◆ Text shown ◆
------------------------------------

Eurasian nomads

Eurasian nomads are a large group of peoples of the Eurasian Steppe. This generic title encompasses the ethnic groups inhabiting the steppes of Central Asia, Mongolia, and Eastern Europe. They domesticated the horse, and their economy and culture emphasizes horse breeding, horse riding, and a pastoral economy in general. They developed the chariot, cavalry, and horse archery, introducing innovations such as the bridle, bit, and stirrup, and often appear in history as invaders of Europe, Anatolia, and China. Horse people is a generalized and somewhat obsolete term for such nomads, which might also include hunter-gatherer peoples of the North American prairies and South American pampas.

------------------------------------

◆ Required tasks ◆
(1) Write out the passage from the Eurasian nomads text, starting at "Eurasian nomads are" and ending at "South American pampas.".
(2) According to the Eurasian nomads text, the steppes of which regions do these ethnic groups inhabit?

◆ Raw records ◆
------------------------------------

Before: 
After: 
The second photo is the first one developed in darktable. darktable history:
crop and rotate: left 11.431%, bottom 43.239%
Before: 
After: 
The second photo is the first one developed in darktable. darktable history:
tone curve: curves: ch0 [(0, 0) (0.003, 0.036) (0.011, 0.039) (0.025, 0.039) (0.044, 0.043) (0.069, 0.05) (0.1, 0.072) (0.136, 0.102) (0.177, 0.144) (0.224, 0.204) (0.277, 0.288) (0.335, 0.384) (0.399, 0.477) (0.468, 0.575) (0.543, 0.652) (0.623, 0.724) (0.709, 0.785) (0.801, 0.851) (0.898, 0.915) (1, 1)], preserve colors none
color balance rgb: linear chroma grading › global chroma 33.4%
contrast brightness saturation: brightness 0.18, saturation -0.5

------------------------------------

◆ Answers by task ◆
(1)
Eurasian nomads are a large group of peoples of the Eurasian Steppe. This generic title encompasses the ethnic groups inhabiting the steppes of Central Asia, Mongolia, and Eastern Europe. They domesticated the horse, and their economy and culture emphasizes horse breeding, horse riding, and a pastoral economy in general. They developed the chariot, cavalry, and horse archery, introducing innovations such as the bridle, bit, and stirrup, and often appear in history as invaders of Europe, Anatolia, and China. Horse people is a generalized and somewhat obsolete term for such nomads, which might also include hunter-gatherer peoples of the North American prairies and South American pampas.

(2) Central Asia, Mongolia, and Eastern Europe.